The Phnom Penh Municipal Court on Thursday acquitted Chan Sophon of the 2007 murder of union leader Hy Vuthy, overturning a 2012 conviction and an 18-year jail sentence that rights groups and Mr. Vuthy’s own union believe was cover for the real perpetrators.
Hy Vuthy was a senior leader of the opposition-aligned Free Trade Union (FTU) and was gunned down by two men on a motorcycle while heading home from a Phnom Penh garment factory at the end of a night shift in February 2007.
Mr. Sophon has always professed his innocence, insisting that he was on a family farm in Kompong Speu province at the time of the union leader’s murder.
“The court acquits Mr. Chan Sophon of the charge of intentional murder,” Judge Kor Vandy told the court.
The judge offered no explanation of the decision to overturn the conviction or when Mr. Sophon would be released and declined to comment afterward.
After the brief court session, Mr.
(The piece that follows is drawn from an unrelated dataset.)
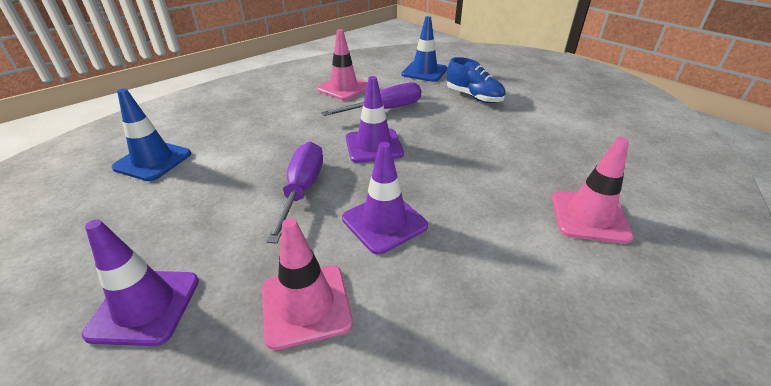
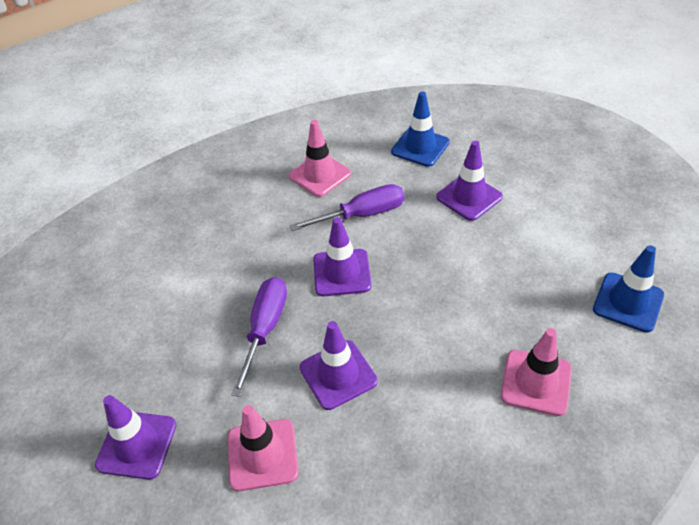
camera: 10 degrees right, 10 degrees up
(153, 161) = (123, 281): blue traffic cone -> blue traffic cone (628, 302)
(474, 97) = (469, 197): blue shoe -> purple traffic cone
Sophon again professed his innocence.
“I did not kill Hy Vuthy and I ask the court to release me so I can look after my children,” he said as he was put into a van for the drive back to Prey Sar prison.
His lawyer, Chea Hongry, welcomed the verdict.
“The court releases Mr. Sophon because he was not involved in this case; it is justice for my client,” he said. “The court made the right decision and Mr. Sophon should be released.”
He said it could take another one to two weeks of paperwork to secure his release, however.
Contacted afterward, FTU President Chea Mony said he did not believe Mr. Sophon was the murderer and welcomed the day’s verdict but at the same time faulted the court for not pursuing any other suspects in the original case.
“I did not believe Chan Sophon was the killer, because other suspects were never arrested and sent to court. Why only him?” he said. “I welcome Mr. Sophon’s release, but the court should arrest other suspects.”
Hy Vuthy’s 2007 slaying followed the same pattern as the murder of two other FTU leaders, including Mr. Mony’s brother, Chea Vichea, in 2004.
As in Mr. Sophon’s case, the men convicted for those murders were widely considered to be scapegoats and eventually released for lack of evidence.